Il s’agit également de ne pas multiplier les pratiques, d’accepter les constantes de temps physiologiques et d’évolution personnelle, et d’être extrêmement attentifs à l’éthique des experts avec lesquels on travaille. Les coachs et experts doivent être compétents, formés en continu, insérés dans la vie et le monde économique, prendre leurs responsabilités en tant que citoyens. Ils doivent incarner profondément cet humanisme que l’on propage.
Enfin, la situation dans laquelle cette approche est contre-indiquée est si la personne n’en veut pas. Elle repose sur son engagement, sur sa motivation personnelle. Elle intègre un certain goût de l’effort, un engagement, et une envie de mieux se connaître.
Oui, nous faisons également du coaching d’équipe, de Codirs / Comex...
Il s’agit au départ pour le système composé par le groupe d’avoir une intention commune, une recherche de cohérence, et de meilleure utilisation de ses ressources.
Nous partons en général du bilan Leaderpaces © que nous avons développé, qui nous permet de distinguer les endroits où le groupe est fort de façon homogène, peut progresser de façon homogène, où se situent les hétérogénéités qui sont sources de richesses mais également risques de conflits ou d’incompréhensions, et nous déclinons l’accompagnement, pour tout le groupe.
A l'issue de ces accompagnements le groupe fonctionne mieux, il est plus organique, plus vivant.
On hybride aussi des coachings individuels avec du coaching d’équipe pour de l’hyper sur-mesure, et c’est très puissant. Nous faisons également du coaching génératif pour des groupes de dirigeants, comme Vibes par exemple.
C’est heureusement le cas pour toutes les personnes que nous avons accompagnées (près de 100 en intégrant l’individuel et le collectif, fin 2023), sauf une qui n’a pas adhéré à l’approche et n’a pas souhaité aller au bout de son parcours.
Ce que l’on peut mettre en évidence sont les différents moments de vie professionnelle que l’on retrouve très régulièrement :
- pré levée de fonds, quand il s’agit de changer d’envergure, et de se préparer physiquement et mentalement à une épreuve qui peut s’avérer extrêmement difficile, un gros challenge
- post levée de fonds, ou post nomination, quand il s’agit de passer un cap, de faire face et d’impulser des changements, des transformations d’organisation, d’intégrer des profils très reconnus, de diriger des boards difficiles, ..
- dans les situations de désalignement (de soi et de l’entreprise, entre associés, …) ou de conflits
- après un exit, une démission, une révocation, quand il s’agit de se redéfinir, d’aller rechercher des motivations profondes, un projet professionnel aligné avec son projet de vie
- quand on n’y voit plus clair, ce moment que j’appelle « j’en peux plus de cette boite / de cette fonction ! » où l’on se sent englué, dans un mode de fonctionnement qui patine ou dont on n’arrive pas à sortir, quand notre cerveau ultra-rapide nous submerge, et nous coupe de l'extérieur
- et tous les enjeux d’équilibre pro-perso, intégrant le pré / post burn-out…
Au début de chaque parcours le bénéficiaire détermine ses objectifs avec son coach, et les indicateurs de résultats associés.

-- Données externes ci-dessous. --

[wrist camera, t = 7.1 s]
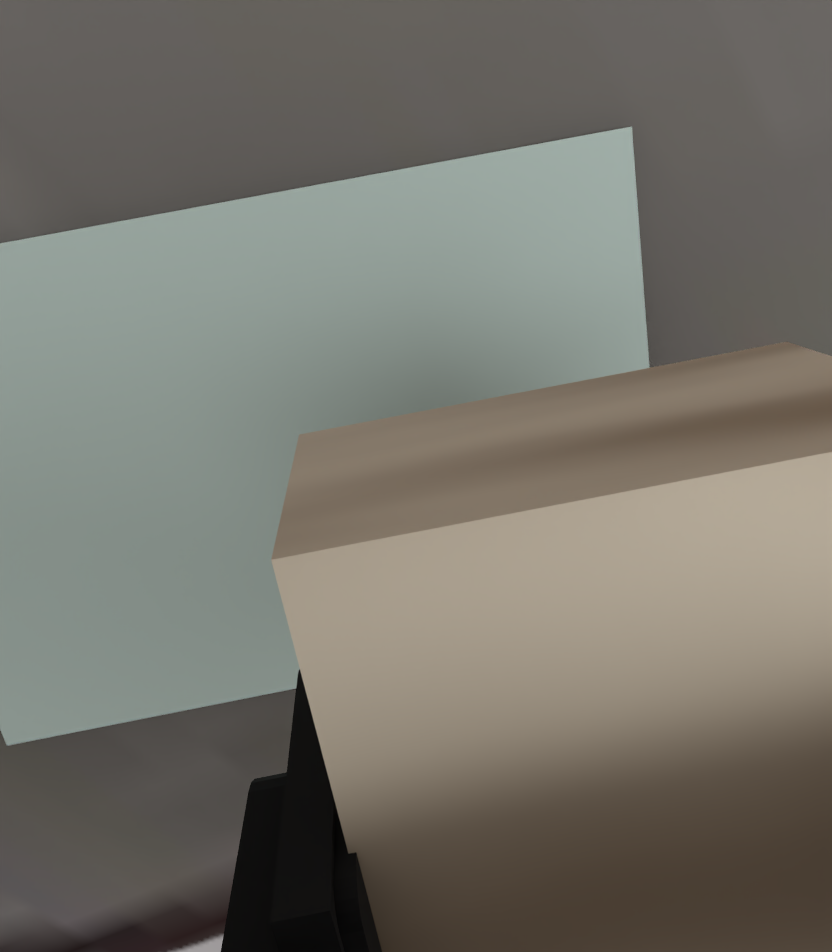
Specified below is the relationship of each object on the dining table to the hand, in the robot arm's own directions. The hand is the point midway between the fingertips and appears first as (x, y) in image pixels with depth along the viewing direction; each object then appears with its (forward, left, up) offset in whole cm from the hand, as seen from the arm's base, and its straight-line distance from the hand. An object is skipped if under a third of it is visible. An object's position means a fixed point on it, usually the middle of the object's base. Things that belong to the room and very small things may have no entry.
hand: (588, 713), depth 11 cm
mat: (-5, 0, -14) cm, 15 cm away
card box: (0, 0, 0) cm, 0 cm away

En fin de parcours il réalise un bilan avec son coach sur la base de ces objectifs.
Je fais également toujours un rendez-vous de feedback plus qualitatif à l’issue des accompagnements.
Mais je crois que l’évaluation se fait aussi dans l’observation, et je suis parfois éblouie par les changements physiques qui s’opèrent chez les personnes que Mainpaces accompagnent, qui se redressent, rayonnent, retrouvent un sourire et une tonicité qu’ils n’avaient pas en arrivant. Ce sont les plus belles de nos récompenses.
Je pense que cette forme de coaching va se développer. Nous sommes très en avance aujourd’hui sur le sujet, car c’est une approche complexe du coaching, qui impose à la fois d'accueillir chaque personne comme un être unique, avec une bonne compréhension des enjeux de ce qui constitue notre humanité et de ce qui se joue au sein des systèmes. Ce sont des compétences rares à rassembler et à coordonner, des enjeux logistiques... Notre travail est de gérer la complexité, et de la rendre ultra-fluide pour nos clients.
Mais j’imagine que d’autres vont s’y mettre, car cela répond à un besoin essentiel.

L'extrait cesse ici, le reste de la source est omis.